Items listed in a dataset
>>>>>

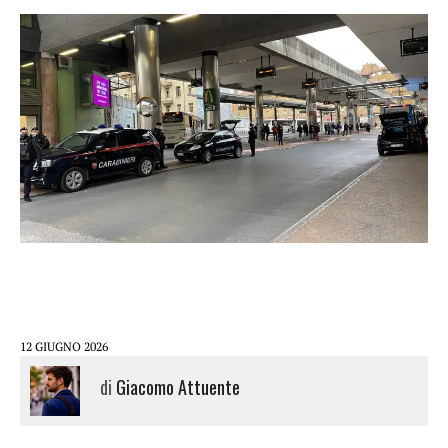
12 GIUGNO 2026
di
Giacomo Attuente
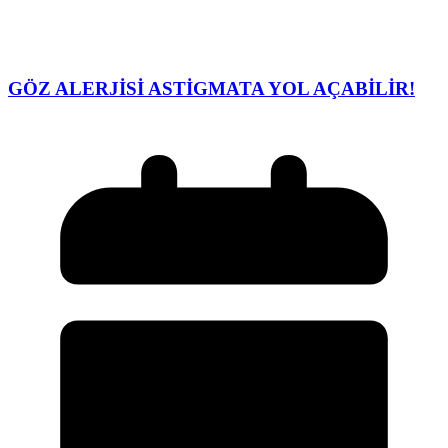
GÖZ ALERJİSİ ASTİGMATA YOL AÇABİLİR!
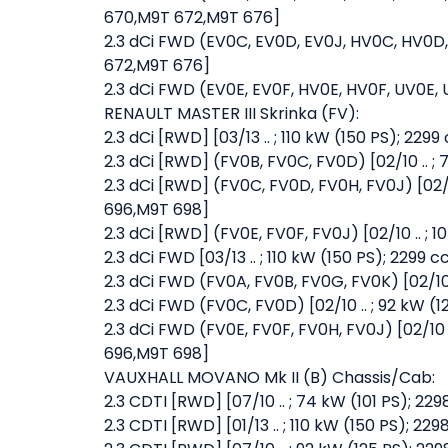
670,M9T 672,M9T 676]
2.3 dCi FWD (EV0C, EV0D, EV0J, HV0C, HV0D, 
672,M9T 676]
2.3 dCi FWD (EV0E, EV0F, HV0E, HV0F, UV0E, 
RENAULT MASTER III Skrinka (FV):
2.3 dCi [RWD] [03/13 .. ; 110 kW (150 PS); 229
2.3 dCi [RWD] (FV0B, FV0C, FV0D) [02/10 .. 
2.3 dCi [RWD] (FV0C, FV0D, FV0H, FV0J) [02/
696,M9T 698]
2.3 dCi [RWD] (FV0E, FV0F, FV0J) [02/10 .. 
2.3 dCi FWD [03/13 .. ; 110 kW (150 PS); 2299 
2.3 dCi FWD (FV0A, FV0B, FV0G, FV0K) [02/10
2.3 dCi FWD (FV0C, FV0D) [02/10 .. ; 92 kW 
2.3 dCi FWD (FV0E, FV0F, FV0H, FV0J) [02/10
696,M9T 698]
VAUXHALL MOVANO Mk II (B) Chassis/Cab:
2.3 CDTI [RWD] [07/10 .. ; 74 kW (101 PS); 
2.3 CDTI [RWD] [01/13 .. ; 110 kW (150 PS); 22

<<<<<

EXERCISE PROMPT: Rewrite all the lines above, putting "front-wheel drive" wherever "FWD" appears and keeping everything else the same. Leave the pictures out.

TASK RESPONSE:
12 GIUGNO 2026
di
Giacomo Attuente
GÖZ ALERJİSİ ASTİGMATA YOL AÇABİLİR!
670,M9T 672,M9T 676]
2.3 dCi front-wheel drive (EV0C, EV0D, EV0J, HV0C, HV0D, 
672,M9T 676]
2.3 dCi front-wheel drive (EV0E, EV0F, HV0E, HV0F, UV0E, 
RENAULT MASTER III Skrinka (FV):
2.3 dCi [RWD] [03/13 .. ; 110 kW (150 PS); 229
2.3 dCi [RWD] (FV0B, FV0C, FV0D) [02/10 .. 
2.3 dCi [RWD] (FV0C, FV0D, FV0H, FV0J) [02/
696,M9T 698]
2.3 dCi [RWD] (FV0E, FV0F, FV0J) [02/10 .. 
2.3 dCi front-wheel drive [03/13 .. ; 110 kW (150 PS); 2299 
2.3 dCi front-wheel drive (FV0A, FV0B, FV0G, FV0K) [02/10
2.3 dCi front-wheel drive (FV0C, FV0D) [02/10 .. ; 92 kW 
2.3 dCi front-wheel drive (FV0E, FV0F, FV0H, FV0J) [02/10
696,M9T 698]
VAUXHALL MOVANO Mk II (B) Chassis/Cab:
2.3 CDTI [RWD] [07/10 .. ; 74 kW (101 PS); 
2.3 CDTI [RWD] [01/13 .. ; 110 kW (150 PS); 22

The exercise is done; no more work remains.